What is required
Please print each entry below exactly as it reads.

BEGIN Exercise input

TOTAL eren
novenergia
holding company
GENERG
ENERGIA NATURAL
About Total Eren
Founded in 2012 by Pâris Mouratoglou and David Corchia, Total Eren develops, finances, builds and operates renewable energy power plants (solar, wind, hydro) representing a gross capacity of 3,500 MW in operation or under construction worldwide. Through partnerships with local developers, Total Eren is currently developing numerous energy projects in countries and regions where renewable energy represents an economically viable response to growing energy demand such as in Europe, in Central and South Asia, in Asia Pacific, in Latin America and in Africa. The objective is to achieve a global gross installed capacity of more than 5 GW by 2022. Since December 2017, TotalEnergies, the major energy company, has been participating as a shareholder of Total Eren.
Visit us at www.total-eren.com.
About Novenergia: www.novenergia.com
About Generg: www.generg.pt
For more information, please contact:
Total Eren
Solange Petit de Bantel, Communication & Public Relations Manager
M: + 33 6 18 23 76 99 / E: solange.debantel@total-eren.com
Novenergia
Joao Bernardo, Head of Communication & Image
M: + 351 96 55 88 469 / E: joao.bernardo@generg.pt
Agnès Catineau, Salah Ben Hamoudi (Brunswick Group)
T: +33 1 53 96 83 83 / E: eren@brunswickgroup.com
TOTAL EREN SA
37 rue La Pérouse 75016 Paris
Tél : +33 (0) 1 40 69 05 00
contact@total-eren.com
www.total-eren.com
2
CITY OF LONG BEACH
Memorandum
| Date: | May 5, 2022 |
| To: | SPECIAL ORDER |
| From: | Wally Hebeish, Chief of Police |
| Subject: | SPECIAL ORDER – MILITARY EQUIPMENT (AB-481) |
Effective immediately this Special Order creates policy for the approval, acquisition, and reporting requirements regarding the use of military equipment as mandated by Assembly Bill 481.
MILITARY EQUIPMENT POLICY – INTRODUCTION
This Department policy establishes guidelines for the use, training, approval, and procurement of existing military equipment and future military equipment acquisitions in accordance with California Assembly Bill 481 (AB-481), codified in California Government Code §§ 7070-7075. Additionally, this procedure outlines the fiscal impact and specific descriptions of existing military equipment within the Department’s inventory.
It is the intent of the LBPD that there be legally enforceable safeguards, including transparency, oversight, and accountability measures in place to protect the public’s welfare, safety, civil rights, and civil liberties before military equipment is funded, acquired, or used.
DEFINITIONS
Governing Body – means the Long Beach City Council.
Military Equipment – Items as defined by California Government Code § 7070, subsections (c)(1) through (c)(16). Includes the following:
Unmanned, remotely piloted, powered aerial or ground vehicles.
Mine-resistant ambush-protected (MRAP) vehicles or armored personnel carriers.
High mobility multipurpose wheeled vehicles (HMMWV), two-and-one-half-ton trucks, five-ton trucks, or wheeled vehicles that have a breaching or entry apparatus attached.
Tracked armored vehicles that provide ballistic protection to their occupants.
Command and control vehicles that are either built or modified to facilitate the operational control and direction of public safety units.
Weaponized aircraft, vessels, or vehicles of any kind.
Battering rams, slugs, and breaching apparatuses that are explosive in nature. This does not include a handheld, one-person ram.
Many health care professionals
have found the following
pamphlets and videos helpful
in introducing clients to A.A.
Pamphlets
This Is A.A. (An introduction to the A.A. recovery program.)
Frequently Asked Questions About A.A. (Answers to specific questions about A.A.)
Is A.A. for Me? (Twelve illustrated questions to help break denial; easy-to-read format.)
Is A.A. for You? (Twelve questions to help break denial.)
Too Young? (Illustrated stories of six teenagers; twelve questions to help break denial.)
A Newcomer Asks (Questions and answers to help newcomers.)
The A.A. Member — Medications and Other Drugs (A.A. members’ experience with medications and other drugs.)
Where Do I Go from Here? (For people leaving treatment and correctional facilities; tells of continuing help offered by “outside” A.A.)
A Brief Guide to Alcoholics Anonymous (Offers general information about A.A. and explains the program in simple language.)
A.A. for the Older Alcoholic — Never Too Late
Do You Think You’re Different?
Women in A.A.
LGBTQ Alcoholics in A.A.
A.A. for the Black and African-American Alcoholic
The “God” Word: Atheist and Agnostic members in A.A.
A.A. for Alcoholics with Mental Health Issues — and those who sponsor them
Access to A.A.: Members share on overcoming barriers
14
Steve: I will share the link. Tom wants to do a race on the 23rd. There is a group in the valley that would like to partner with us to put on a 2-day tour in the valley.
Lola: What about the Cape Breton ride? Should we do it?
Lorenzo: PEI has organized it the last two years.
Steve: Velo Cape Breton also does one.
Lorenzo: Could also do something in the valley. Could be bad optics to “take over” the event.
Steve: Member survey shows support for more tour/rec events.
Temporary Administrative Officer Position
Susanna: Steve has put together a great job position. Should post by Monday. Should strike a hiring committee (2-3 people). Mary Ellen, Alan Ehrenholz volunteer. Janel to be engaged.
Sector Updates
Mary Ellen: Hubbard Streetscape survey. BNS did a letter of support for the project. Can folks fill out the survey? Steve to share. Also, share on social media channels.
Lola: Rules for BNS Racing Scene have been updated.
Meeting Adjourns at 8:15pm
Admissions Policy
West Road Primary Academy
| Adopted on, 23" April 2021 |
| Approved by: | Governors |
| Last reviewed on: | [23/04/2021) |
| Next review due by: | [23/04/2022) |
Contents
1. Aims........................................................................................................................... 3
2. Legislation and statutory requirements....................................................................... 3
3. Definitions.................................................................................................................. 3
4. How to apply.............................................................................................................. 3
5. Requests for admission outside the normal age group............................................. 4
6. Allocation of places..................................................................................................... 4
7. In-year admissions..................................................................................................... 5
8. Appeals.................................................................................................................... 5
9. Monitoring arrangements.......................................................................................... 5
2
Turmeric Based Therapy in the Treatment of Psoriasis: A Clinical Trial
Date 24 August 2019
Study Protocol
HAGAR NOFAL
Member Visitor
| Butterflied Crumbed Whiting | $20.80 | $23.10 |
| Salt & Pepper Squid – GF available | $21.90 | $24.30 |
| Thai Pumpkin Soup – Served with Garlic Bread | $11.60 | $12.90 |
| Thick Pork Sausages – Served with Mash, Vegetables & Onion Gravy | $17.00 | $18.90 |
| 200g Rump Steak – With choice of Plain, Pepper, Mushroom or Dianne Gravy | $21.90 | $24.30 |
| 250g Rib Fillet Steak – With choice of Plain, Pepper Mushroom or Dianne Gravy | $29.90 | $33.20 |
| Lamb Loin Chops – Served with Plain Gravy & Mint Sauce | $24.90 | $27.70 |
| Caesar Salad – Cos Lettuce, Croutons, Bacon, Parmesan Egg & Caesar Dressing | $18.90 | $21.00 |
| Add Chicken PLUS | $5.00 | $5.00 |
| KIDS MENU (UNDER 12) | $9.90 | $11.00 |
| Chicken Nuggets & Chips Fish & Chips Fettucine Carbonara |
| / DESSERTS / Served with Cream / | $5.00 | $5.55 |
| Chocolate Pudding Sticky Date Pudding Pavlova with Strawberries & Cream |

END Exercise input

Expected answer
TOTAL eren
novenergia
holding company
GENERG
ENERGIA NATURAL
About Total Eren
Founded in 2012 by Pâris Mouratoglou and David Corchia, Total Eren develops, finances, builds and operates renewable energy power plants (solar, wind, hydro) representing a gross capacity of 3,500 MW in operation or under construction worldwide. Through partnerships with local developers, Total Eren is currently developing numerous energy projects in countries and regions where renewable energy represents an economically viable response to growing energy demand such as in Europe, in Central and South Asia, in Asia Pacific, in Latin America and in Africa. The objective is to achieve a global gross installed capacity of more than 5 GW by 2022. Since December 2017, TotalEnergies, the major energy company, has been participating as a shareholder of Total Eren.
Visit us at www.total-eren.com.
About Novenergia: www.novenergia.com
About Generg: www.generg.pt
For more information, please contact:
Total Eren
Solange Petit de Bantel, Communication & Public Relations Manager
M: + 33 6 18 23 76 99 / E: solange.debantel@total-eren.com
Novenergia
Joao Bernardo, Head of Communication & Image
M: + 351 96 55 88 469 / E: joao.bernardo@generg.pt
Agnès Catineau, Salah Ben Hamoudi (Brunswick Group)
T: +33 1 53 96 83 83 / E: eren@brunswickgroup.com
TOTAL EREN SA
37 rue La Pérouse 75016 Paris
Tél : +33 (0) 1 40 69 05 00
contact@total-eren.com
www.total-eren.com
2
CITY OF LONG BEACH
Memorandum
| Date: | May 5, 2022 |
| To: | SPECIAL ORDER |
| From: | Wally Hebeish, Chief of Police |
| Subject: | SPECIAL ORDER – MILITARY EQUIPMENT (AB-481) |
Effective immediately this Special Order creates policy for the approval, acquisition, and reporting requirements regarding the use of military equipment as mandated by Assembly Bill 481.
MILITARY EQUIPMENT POLICY – INTRODUCTION
This Department policy establishes guidelines for the use, training, approval, and procurement of existing military equipment and future military equipment acquisitions in accordance with California Assembly Bill 481 (AB-481), codified in California Government Code §§ 7070-7075. Additionally, this procedure outlines the fiscal impact and specific descriptions of existing military equipment within the Department’s inventory.
It is the intent of the LBPD that there be legally enforceable safeguards, including transparency, oversight, and accountability measures in place to protect the public’s welfare, safety, civil rights, and civil liberties before military equipment is funded, acquired, or used.
DEFINITIONS
Governing Body – means the Long Beach City Council.
Military Equipment – Items as defined by California Government Code § 7070, subsections (c)(1) through (c)(16). Includes the following:
Unmanned, remotely piloted, powered aerial or ground vehicles.
Mine-resistant ambush-protected (MRAP) vehicles or armored personnel carriers.
High mobility multipurpose wheeled vehicles (HMMWV), two-and-one-half-ton trucks, five-ton trucks, or wheeled vehicles that have a breaching or entry apparatus attached.
Tracked armored vehicles that provide ballistic protection to their occupants.
Command and control vehicles that are either built or modified to facilitate the operational control and direction of public safety units.
Weaponized aircraft, vessels, or vehicles of any kind.
Battering rams, slugs, and breaching apparatuses that are explosive in nature. This does not include a handheld, one-person ram.
Many health care professionals
have found the following
pamphlets and videos helpful
in introducing clients to A.A.
Pamphlets
This Is A.A. (An introduction to the A.A. recovery program.)
Frequently Asked Questions About A.A. (Answers to specific questions about A.A.)
Is A.A. for Me? (Twelve illustrated questions to help break denial; easy-to-read format.)
Is A.A. for You? (Twelve questions to help break denial.)
Too Young? (Illustrated stories of six teenagers; twelve questions to help break denial.)
A Newcomer Asks (Questions and answers to help newcomers.)
The A.A. Member — Medications and Other Drugs (A.A. members’ experience with medications and other drugs.)
Where Do I Go from Here? (For people leaving treatment and correctional facilities; tells of continuing help offered by “outside” A.A.)
A Brief Guide to Alcoholics Anonymous (Offers general information about A.A. and explains the program in simple language.)
A.A. for the Older Alcoholic — Never Too Late
Do You Think You’re Different?
Women in A.A.
LGBTQ Alcoholics in A.A.
A.A. for the Black and African-American Alcoholic
The “God” Word: Atheist and Agnostic members in A.A.
A.A. for Alcoholics with Mental Health Issues — and those who sponsor them
Access to A.A.: Members share on overcoming barriers
14
Steve: I will share the link. Tom wants to do a race on the 23rd. There is a group in the valley that would like to partner with us to put on a 2-day tour in the valley.
Lola: What about the Cape Breton ride? Should we do it?
Lorenzo: PEI has organized it the last two years.
Steve: Velo Cape Breton also does one.
Lorenzo: Could also do something in the valley. Could be bad optics to “take over” the event.
Steve: Member survey shows support for more tour/rec events.
Temporary Administrative Officer Position
Susanna: Steve has put together a great job position. Should post by Monday. Should strike a hiring committee (2-3 people). Mary Ellen, Alan Ehrenholz volunteer. Janel to be engaged.
Sector Updates
Mary Ellen: Hubbard Streetscape survey. BNS did a letter of support for the project. Can folks fill out the survey? Steve to share. Also, share on social media channels.
Lola: Rules for BNS Racing Scene have been updated.
Meeting Adjourns at 8:15pm
Admissions Policy
West Road Primary Academy
| Adopted on, 23" April 2021 |
| Approved by: | Governors |
| Last reviewed on: | [23/04/2021) |
| Next review due by: | [23/04/2022) |
Contents
1. Aims........................................................................................................................... 3
2. Legislation and statutory requirements....................................................................... 3
3. Definitions.................................................................................................................. 3
4. How to apply.............................................................................................................. 3
5. Requests for admission outside the normal age group............................................. 4
6. Allocation of places..................................................................................................... 4
7. In-year admissions..................................................................................................... 5
8. Appeals.................................................................................................................... 5
9. Monitoring arrangements.......................................................................................... 5
2
Turmeric Based Therapy in the Treatment of Psoriasis: A Clinical Trial
Date 24 August 2019
Study Protocol
HAGAR NOFAL
Member Visitor
| Butterflied Crumbed Whiting | $20.80 | $23.10 |
| Salt & Pepper Squid – GF available | $21.90 | $24.30 |
| Thai Pumpkin Soup – Served with Garlic Bread | $11.60 | $12.90 |
| Thick Pork Sausages – Served with Mash, Vegetables & Onion Gravy | $17.00 | $18.90 |
| 200g Rump Steak – With choice of Plain, Pepper, Mushroom or Dianne Gravy | $21.90 | $24.30 |
| 250g Rib Fillet Steak – With choice of Plain, Pepper Mushroom or Dianne Gravy | $29.90 | $33.20 |
| Lamb Loin Chops – Served with Plain Gravy & Mint Sauce | $24.90 | $27.70 |
| Caesar Salad – Cos Lettuce, Croutons, Bacon, Parmesan Egg & Caesar Dressing | $18.90 | $21.00 |
| Add Chicken PLUS | $5.00 | $5.00 |
| KIDS MENU (UNDER 12) | $9.90 | $11.00 |
| Chicken Nuggets & Chips Fish & Chips Fettucine Carbonara |
| / DESSERTS / Served with Cream / | $5.00 | $5.55 |
| Chocolate Pudding Sticky Date Pudding Pavlova with Strawberries & Cream |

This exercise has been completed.